BEGIN

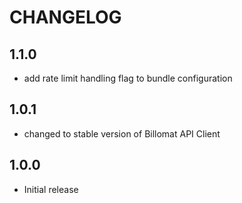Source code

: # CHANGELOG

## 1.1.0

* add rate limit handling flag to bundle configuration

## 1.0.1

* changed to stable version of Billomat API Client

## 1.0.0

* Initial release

END

- _YOUR GOAL_
Rewrite the text of the items with "flag" swapped for "option" and everything else left as it is. Leave out the pictures.

- _EXERCISE ANSWER_
Source code

: # CHANGELOG

## 1.1.0

* add rate limit handling option to bundle configuration

## 1.0.1

* changed to stable version of Billomat API Client

## 1.0.0

* Initial release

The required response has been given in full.